Read the listing and extract each line that includes the word "Orthop".

**RECORDS**
★ ★ ★
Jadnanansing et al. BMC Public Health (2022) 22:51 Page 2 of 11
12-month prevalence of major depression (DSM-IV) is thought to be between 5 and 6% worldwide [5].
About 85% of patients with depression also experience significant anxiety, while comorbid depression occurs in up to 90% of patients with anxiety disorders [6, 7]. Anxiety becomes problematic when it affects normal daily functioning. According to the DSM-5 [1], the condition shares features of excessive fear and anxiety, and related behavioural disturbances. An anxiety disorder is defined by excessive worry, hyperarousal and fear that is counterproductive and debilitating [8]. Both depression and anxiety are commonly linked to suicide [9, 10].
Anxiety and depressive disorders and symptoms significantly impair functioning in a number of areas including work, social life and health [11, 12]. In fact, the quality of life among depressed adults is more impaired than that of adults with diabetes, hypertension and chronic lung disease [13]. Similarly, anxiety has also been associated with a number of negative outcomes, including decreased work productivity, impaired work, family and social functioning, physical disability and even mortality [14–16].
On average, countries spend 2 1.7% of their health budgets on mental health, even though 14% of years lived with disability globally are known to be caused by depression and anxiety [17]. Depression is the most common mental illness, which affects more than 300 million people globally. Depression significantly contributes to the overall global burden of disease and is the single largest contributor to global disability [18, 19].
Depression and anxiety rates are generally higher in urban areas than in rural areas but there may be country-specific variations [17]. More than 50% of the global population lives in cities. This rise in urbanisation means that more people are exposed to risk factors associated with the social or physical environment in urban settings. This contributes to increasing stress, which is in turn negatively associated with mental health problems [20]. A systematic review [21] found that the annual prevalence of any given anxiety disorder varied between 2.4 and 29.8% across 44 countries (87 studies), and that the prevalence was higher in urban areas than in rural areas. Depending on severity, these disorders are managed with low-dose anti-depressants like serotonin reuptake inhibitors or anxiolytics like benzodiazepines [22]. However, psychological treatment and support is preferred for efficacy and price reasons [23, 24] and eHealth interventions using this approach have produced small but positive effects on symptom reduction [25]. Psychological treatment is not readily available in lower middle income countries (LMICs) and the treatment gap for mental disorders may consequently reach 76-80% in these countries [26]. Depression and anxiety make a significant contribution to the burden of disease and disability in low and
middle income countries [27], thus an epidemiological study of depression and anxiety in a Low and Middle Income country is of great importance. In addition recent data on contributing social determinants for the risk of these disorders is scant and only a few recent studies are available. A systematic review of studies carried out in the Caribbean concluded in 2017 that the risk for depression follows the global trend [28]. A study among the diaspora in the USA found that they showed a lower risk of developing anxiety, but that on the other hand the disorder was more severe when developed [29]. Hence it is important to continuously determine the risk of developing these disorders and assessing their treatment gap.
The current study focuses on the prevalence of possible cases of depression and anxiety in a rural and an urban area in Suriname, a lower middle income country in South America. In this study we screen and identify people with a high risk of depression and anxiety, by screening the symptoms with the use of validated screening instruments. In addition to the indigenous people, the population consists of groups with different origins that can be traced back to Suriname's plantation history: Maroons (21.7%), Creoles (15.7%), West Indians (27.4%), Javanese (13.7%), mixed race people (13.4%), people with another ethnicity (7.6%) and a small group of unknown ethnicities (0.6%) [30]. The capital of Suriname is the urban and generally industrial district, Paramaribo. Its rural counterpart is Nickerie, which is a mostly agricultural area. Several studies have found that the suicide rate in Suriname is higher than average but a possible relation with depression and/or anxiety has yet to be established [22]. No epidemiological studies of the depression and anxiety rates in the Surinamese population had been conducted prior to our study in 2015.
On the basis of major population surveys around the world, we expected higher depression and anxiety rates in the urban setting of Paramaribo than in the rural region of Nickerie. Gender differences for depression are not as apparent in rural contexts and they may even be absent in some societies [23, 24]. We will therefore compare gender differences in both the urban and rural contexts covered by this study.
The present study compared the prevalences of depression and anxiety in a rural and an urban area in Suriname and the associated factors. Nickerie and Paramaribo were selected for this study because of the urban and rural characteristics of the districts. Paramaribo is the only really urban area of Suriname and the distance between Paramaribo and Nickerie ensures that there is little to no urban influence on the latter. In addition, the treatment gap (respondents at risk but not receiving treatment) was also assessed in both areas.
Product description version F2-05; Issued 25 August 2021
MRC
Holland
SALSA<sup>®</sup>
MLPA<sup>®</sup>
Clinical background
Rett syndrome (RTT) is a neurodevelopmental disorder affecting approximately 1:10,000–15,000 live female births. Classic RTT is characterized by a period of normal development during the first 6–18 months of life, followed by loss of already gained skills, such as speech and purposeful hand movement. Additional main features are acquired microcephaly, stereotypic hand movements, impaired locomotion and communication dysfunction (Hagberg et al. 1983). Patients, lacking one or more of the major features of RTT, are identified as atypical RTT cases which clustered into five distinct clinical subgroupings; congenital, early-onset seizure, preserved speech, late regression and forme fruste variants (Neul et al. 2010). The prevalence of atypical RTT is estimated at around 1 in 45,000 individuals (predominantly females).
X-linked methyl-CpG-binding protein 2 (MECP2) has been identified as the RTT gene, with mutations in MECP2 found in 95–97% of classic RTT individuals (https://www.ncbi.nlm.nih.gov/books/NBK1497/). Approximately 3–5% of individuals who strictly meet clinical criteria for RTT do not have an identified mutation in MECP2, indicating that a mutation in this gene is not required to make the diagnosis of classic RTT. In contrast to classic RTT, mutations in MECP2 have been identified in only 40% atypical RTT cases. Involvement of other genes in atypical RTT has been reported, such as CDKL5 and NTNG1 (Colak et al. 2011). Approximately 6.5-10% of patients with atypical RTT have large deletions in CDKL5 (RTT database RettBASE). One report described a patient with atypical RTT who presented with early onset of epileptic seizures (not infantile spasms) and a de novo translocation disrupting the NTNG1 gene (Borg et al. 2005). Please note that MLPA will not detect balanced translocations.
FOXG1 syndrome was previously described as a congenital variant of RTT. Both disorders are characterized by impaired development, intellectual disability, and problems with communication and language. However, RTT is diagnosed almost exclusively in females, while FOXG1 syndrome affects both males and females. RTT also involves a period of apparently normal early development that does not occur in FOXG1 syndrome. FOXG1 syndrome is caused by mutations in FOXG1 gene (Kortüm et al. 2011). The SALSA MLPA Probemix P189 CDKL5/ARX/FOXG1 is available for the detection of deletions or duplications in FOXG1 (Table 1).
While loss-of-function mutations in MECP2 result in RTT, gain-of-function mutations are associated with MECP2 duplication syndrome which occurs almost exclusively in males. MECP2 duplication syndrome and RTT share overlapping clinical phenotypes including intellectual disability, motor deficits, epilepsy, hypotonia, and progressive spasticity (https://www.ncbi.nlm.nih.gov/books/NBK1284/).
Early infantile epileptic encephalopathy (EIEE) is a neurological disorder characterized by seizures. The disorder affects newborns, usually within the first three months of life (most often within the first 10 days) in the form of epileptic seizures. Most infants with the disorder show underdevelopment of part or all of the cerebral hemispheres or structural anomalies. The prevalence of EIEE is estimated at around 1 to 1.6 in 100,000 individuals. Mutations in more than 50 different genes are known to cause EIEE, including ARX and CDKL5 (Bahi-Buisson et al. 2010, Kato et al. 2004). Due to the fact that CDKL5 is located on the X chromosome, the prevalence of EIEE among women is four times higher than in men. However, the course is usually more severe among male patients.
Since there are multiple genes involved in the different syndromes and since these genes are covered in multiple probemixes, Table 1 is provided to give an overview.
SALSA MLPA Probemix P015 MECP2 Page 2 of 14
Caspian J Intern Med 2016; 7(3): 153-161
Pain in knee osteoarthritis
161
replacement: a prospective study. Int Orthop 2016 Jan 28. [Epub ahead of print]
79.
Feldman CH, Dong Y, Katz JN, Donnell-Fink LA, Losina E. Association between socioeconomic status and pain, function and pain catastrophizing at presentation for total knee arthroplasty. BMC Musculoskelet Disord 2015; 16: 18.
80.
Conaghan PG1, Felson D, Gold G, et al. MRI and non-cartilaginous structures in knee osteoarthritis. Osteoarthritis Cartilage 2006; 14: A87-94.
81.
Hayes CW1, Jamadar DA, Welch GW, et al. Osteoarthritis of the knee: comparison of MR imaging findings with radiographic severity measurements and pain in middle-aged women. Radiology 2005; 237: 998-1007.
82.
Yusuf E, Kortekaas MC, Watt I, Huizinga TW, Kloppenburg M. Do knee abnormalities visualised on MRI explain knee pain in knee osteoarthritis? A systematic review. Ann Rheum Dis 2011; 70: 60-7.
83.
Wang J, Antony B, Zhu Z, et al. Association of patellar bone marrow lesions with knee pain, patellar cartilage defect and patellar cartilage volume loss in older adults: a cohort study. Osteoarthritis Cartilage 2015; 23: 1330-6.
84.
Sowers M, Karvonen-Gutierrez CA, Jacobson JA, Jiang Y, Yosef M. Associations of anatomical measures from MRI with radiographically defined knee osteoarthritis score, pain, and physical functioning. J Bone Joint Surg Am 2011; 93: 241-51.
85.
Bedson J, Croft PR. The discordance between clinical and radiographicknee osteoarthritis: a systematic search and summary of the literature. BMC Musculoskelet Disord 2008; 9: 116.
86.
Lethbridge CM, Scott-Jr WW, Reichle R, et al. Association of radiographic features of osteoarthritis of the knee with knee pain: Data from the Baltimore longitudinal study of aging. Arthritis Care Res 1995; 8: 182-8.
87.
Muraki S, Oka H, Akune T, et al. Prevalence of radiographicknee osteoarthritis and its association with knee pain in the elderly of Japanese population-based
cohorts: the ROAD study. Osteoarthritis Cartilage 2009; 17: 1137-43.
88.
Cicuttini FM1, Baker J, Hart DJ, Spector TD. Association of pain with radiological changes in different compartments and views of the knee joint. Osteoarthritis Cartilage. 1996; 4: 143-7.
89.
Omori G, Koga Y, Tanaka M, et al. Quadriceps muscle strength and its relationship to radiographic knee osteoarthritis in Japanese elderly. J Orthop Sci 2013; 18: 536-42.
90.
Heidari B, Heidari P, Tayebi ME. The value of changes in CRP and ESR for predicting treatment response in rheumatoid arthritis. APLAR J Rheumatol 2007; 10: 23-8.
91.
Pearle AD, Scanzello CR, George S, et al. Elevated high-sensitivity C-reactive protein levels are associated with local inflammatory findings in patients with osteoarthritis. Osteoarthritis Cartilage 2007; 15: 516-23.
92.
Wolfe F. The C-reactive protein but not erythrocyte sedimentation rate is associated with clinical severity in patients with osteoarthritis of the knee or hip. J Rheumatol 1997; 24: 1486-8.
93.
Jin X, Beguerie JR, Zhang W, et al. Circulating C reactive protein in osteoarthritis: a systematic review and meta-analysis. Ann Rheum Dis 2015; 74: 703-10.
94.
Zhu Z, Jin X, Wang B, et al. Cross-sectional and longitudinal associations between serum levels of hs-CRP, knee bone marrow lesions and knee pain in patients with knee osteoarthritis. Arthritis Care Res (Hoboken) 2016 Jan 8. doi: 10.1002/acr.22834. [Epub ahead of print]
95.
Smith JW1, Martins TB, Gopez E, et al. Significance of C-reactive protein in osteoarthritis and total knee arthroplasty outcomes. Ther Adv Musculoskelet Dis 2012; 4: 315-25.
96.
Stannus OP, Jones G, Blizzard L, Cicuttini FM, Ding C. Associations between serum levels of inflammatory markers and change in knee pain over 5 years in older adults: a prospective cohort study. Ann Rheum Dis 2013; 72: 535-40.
★ ★ ★
**ANSWER SPACE**
replacement: a prospective study. Int Orthop 2016 Jan 28. [Epub ahead of print]
Omori G, Koga Y, Tanaka M, et al. Quadriceps muscle strength and its relationship to radiographic knee osteoarthritis in Japanese elderly. J Orthop Sci 2013; 18: 536-42.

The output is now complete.